Mali frees itself from the burden of economic sanctions and resumes regional dialogue with ECOWAS

Following the ECOWAS summit in Accra, Mali emerges from regional isolation


The Economic Community of West African States (ECOWAS), which brings together 15 countries in the region, decided on Sunday at its summit in Accra, Ghana's capital, to lift most of the economic sanctions that had been imposed on Mali since January. The sanctions were imposed in response to two coups in the Sahel country, followed by a refusal to implement a democratic transition plan in the country. 

These sanctions stifled the country's economy and affected the Malian population the most. Analysts and Sahel experts warned in January that such sanctions would not put real pressure on Mali's ruling military junta, but would impoverish the population and encourage adherence to jihadist and criminal groups. 

With this change, borders are reopened, trade and ambassadors return to Bamako, the capital of Mali. On the other hand, sanctions and blockades on Mali's oligarchs and military leaders remain in place. Nor will Mali return to ECOWAS decision-making bodies. 

PHOTO/AP  -  El coronel Assimi Goita se reúne con una delegación de alto nivel del bloque regional de África Occidental conocido como ECOWAS o CEDEAO
PHOTO/AP  -  Colonel Assimi Goita meets with a high-level delegation from the West African regional bloc known as ECOWAS

"These changes are very positive, especially for Malians," Beatriz de León Cobo, coordinator of the Sahel-Europe Dialogue Forum at the Francisco de Vitoria University, told Atalayar. According to the analyst, these changes had been "brewing for months".

 The mediation work of Nigeria's former president, Goodluck Jonathan, has now borne fruit and Mali is abandoning its hostile position towards its neighbours and opening up to dialogue and some changes in its internal regime. Among other decisions, they have accepted an 18-month roadmap to achieve a political transition by February 2024. According to de León Cobo, all signs point to elections in which most of the military junta, with the possible exception of leader Assimi Goïta, will participate. 

"Mali had been behaving in a very hostile manner at the international level for months. If ECOWAS asked for a transition in 20 months, they said 22 months was better", adds de León Cobo. The hostile treatment of its neighbours, as well as European collaborators, created a situation of international isolation in Mali that left the country prey to Russian foreign policy, specifically the defence contractor Wagner Group. Of the three countries in the region that have experienced coups d'état in recent years, Mali has been characterised by a lack of stability, credibility and legal security that has made its relationship with international organisations much more difficult. 

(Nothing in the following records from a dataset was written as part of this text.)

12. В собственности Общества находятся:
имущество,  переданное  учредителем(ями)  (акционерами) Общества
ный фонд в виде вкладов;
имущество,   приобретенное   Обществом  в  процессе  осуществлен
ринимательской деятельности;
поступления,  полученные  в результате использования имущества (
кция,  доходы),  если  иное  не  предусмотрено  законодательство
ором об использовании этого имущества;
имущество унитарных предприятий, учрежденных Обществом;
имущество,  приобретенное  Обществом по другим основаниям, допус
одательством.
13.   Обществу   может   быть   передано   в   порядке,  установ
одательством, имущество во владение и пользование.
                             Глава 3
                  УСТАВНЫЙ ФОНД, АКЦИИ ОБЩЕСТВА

PHOTO/Ministerio de Defensa – Misión española de formación a personal militar en Mali
PHOTO/Ministerio de Defensa – Spanish military training mission to Mali

This isolation is coming to an end with the military junta's latest decisions, which have been sufficient to get the green light from ECOWAS. In addition to committing to comply with the 2024 electoral calendar, the Malian military junta made public who will be in charge of revising the country's constitution and remodelled its electoral law to allow military personnel on the electoral lists, under the condition that they leave their posts four months beforehand. 

For de León Cobo, the balance of these changes is positive, "Especially for Malians in the short and medium term. They will no longer be strangled by this economic crisis. But in the long term, it seems that the military junta is going to stay for a long time and we are going to have to live with them", explains the analyst, who believes that the priority is the people and the country's well-being, before who presides over the government in Bamako.
"What is clear is that it is a very good sign that Mali has emerged from the impasse with its neighbours. However, lifting the sanctions means giving some support to the practices that are being committed in Mali. Wagner is killing civilians in Mali. I know that one should not mix security issues with politics, but at the end of the day it is the Junta that is doing these things," concludes Beatriz de León Cobo. 

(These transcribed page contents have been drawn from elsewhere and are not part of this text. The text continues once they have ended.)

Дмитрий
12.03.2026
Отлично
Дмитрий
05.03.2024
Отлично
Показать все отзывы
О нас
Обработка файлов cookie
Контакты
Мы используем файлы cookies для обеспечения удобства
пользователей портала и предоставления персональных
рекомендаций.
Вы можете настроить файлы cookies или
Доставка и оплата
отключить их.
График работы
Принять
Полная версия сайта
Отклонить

AFP/AFP - Mapa que muestra las bases y operaciones militares en Malí, y los repliegues previstos
AFP/AFP - Map showing military bases and operations in Mali, and planned redeployments

These same issues to which de León Cobo refers are said to be behind the collapse of numerous avenues of cooperation between European countries and Mali. With the hostilities of the military junta and the unscrupulous collaboration with Wagner's mercenaries, more and more countries are withdrawing their training programmes in Mali, especially military ones. The best example is the presence of French troops in Operation Barkhane. France was the sole executive mission in Mali, but since the diplomatic turnaround with the military junta, it has relocated to the rest of the Sahel.

As for the G5 Sahel international cooperation framework, described by analysts as the best tool to fight the proliferation of armed groups in the Sahel, which Mali abandoned in May 2022, there is no indication that it will be revived. The enmities between Mali and Niger would prevent any future collaboration to control extremely porous borders.